読解本文
-=-=-

さらにメッセージの実行処理は、ネットワーク上の計算リソースとストレージリソースの両方を消費します。そこでメッセージによって消費されるリソースの指標として「ガス」が登場します。メッセージが消費するガスは、ブロックチェーンにメッセージを送信・処理するために送信者が支払うコストに直接影響します。そして一つのブロックにおける合計ガス使用量には制限があります。
ガスは自動車の燃料のように、Filecoinブロックチェーンの燃料と考えることができます。距離を走ったり、坂道を登ったり降りたりしてエンジンが動いている間に消費されるガソリン代を支払わなければなりません。同様に、Filecoin上のメッセージ送信者は、Filecoinブロックチェーン上のメッセージの実行を「動力」または「燃料」とするガスの代金を支払うことになります。
Filecoinではガスをどのように利用するのでしょうか?
ガスは当初、メッセージによって消費される計算リソースとストレージリソースの指標としてEthereumブロックチェーンに実装されました。ここから「GasUnit」というフレーズが生まれました。歴史的に他のブロックチェーンでは、マイナーがネイティブ通貨の単位でGasFee(ガス料金)を指定し、メッセージを実施することでどれだけガスが消費されたかに応じて、ブロックを生成するマイナーに料金を支払うというものでした。

-=-=-

課題の指示
ガスに関する本文のうち、「ガスは自動車の燃料のように、」から始まり「Filecoinではガスをどのように利用するのでしょうか?」で終わる部分を、「自動車」を「車」に置き換えて書き直してください。 資料は本文とは別の出典から取ったものだ。

-=-=-

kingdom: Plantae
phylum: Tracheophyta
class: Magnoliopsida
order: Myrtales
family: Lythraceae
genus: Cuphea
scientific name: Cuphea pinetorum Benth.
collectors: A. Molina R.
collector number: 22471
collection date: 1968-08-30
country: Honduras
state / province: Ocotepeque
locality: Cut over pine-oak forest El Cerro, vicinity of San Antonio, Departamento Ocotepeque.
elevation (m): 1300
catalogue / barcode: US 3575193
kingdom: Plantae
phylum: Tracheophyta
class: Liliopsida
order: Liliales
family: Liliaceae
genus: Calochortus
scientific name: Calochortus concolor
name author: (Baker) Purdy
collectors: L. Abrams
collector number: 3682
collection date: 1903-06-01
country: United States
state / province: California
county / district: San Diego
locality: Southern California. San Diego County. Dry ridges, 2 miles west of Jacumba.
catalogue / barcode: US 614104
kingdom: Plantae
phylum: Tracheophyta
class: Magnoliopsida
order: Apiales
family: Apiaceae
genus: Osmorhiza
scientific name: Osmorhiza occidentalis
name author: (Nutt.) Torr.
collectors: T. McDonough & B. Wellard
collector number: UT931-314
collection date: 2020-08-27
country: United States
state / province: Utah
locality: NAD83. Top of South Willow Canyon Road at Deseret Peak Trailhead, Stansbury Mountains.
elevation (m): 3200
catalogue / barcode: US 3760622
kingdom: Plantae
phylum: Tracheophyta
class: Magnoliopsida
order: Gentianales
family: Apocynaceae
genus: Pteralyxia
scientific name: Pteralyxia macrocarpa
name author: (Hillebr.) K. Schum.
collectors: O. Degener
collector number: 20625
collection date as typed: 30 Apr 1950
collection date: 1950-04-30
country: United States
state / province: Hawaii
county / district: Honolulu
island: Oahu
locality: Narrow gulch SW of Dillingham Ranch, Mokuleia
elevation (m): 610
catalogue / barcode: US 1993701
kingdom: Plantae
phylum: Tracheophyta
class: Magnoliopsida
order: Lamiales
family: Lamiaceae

-=-=-

完成した課題
ガスは車の燃料のように、Filecoinブロックチェーンの燃料と考えることができます。距離を走ったり、坂道を登ったり降りたりしてエンジンが動いている間に消費されるガソリン代を支払わなければなりません。同様に、Filecoin上のメッセージ送信者は、Filecoinブロックチェーン上のメッセージの実行を「動力」または「燃料」とするガスの代金を支払うことになります。
Filecoinではガスをどのように利用するのでしょうか?